Szenenwechsel. Juli 2016, ich sitze im Seminarraum in Yad Vashem. Noa Mkayton, Leiterin des European Departments, erzählt über Rachel Auerbach, die 1946 davon sprach, dass es nationale Pflicht der Juden sei, die Wahrheit zu kennen und dass es außerdem deren Aufgabe sei, die Wahrheit auch den Nicht-Juden zu vermitteln. Sie hatte gemeinsam mit dem jüdischen Historiker Emanuel Ringelblum im Warschauer Ghetto ein Geheimarchiv zu jüdischem Leben angelegt und konnte es für die Nachwelt erhalten. Dieser historische Auftrag, das Wissen über jüdisches Leben und über das, was in der NS-Zeit geschehen ist, zu überliefern, trifft mich. Gibt es diesen gesellschaftlichen Auftrag, wirklich zu wissen, was in der NS-Zeit passiert ist, hierzulande auch? Das würde ja auch zwingend bedeuten, dass schonungslos offenzulegen ist, wer was getan hat. Täterforschung wäre das. Wer wovon wissen musste. Wer wovon profitiert hat. Auch wenn spätestens durch die sogenannte Waldheim-Affäre „die seit 1945 mühsam aufgebaute Lebenslüge“ von der Opferthese Österreichs „zerbrach“, wie Embacher und Reiter 1998 schreiben (Embacher, 1998, S. 256), so sind in der Mehrheitsbevölkerung der „Opfermythos“ und auch die Leistungen der erfolgreichen Aufbaugeneration nach 1945 immer noch ungleich stärker präsent als das Bewusstsein darüber, dass wir die Nachkommen der Täterinnen und Täter sind und in einer Tätergesellschaft leben. So schreibt denn auch Margit Reiter in ihrem Buch „Die Generation danach. Der Nationalsozialismus im Familiengedächtnis“, dass das familiäre Tradierungsmuster der Opferschaft immer noch das am stärksten verbreitete sei (Reiter, 2006, S. 48).1 Es gibt einen breiten politischen und gesellschaftlichen Konsens, dass man der Opfer gedenken muss, historisches Wissen aber wird vernachlässigt. Das zeigten nicht zuletzt die unrühmlichen Diskussionen um und die beschränkten Ressourcen im Haus der Geschichte oder auch die Vernachlässigung der Täterforschung.

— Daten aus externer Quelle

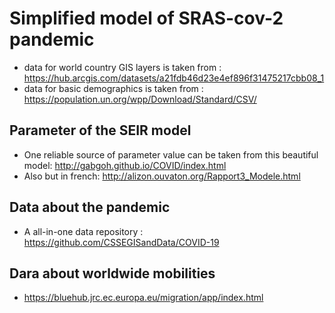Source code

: # Simplified model of SRAS-cov-2 pandemic

- data for world country GIS layers is taken from : https://hub.arcgis.com/datasets/a21fdb46d23e4ef896f31475217cbb08_1
- data for basic demographics is taken from : https://population.un.org/wpp/Download/Standard/CSV/ 

## Parameter of the SEIR model

- One reliable source of parameter value can be taken from this beautiful model: http://gabgoh.github.io/COVID/index.html
- Also but in french: http://alizon.ouvaton.org/Rapport3_Modele.html

## Data about the pandemic

- A all-in-one data repository : https://github.com/CSSEGISandData/COVID-19

## Dara about worldwide mobilities

- https://bluehub.jrc.ec.europa.eu/migration/app/index.html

Noch ein Szenenwechsel. Wieder Juli 2016, im Center for Humanistic Education (CHE) in Lochamej haGeta’ot. David, Israeli, Sohn jüdischer, aus Österreich vertriebener Eltern, und Channan, Palästinenserin mit israelischem Pass, erzählen ihre Geschichten. Beide arbeiten am CHE mit jungen Jüdinnen und Juden, israelischen Palästinenserinnen und Palästinensern sowie mit Drusinnen und Drusen. Sie sitzen kollegial und wertschätzend nebeneinander und erzählen nacheinander ihre unterschiedlichen Familienerinnerungen an den Kibbuz – für David ist es ein mühsam aufgebautes neues Zuhause der Eltern nach der Flucht vor dem Holocaust, der von der syrischen Armee im Unabhängigkeitskrieg zerstört und von den Kibbuzim erneut aufgebaut wurde, Channan verbindet den Kibbuz in ihrer Nachbarschaft mit gewaltsamer Aneignung von Grund und Boden, mit der Vertreibung von arabischer Bevölkerung aus dem Nachbardorf, mit dem Trauma der „Nakba“ („Katastrophe“). Diese Existenz zweier unterschiedlicher Narrative, die hier so augenscheinlich nebeneinander existieren und an diesem besonderen Ort gleichberechtigt erzählt werden, beeindruckt mich sehr. Ähnlich ergeht es mir zwei Tage später, als die Jugendlichen, die hier Seminarreihen besuchen, aus ihrem Leben erzählen und davon, dass sie an diesem geschützten Ort erstmals die jeweils andere Perspektive hörten und erzählten.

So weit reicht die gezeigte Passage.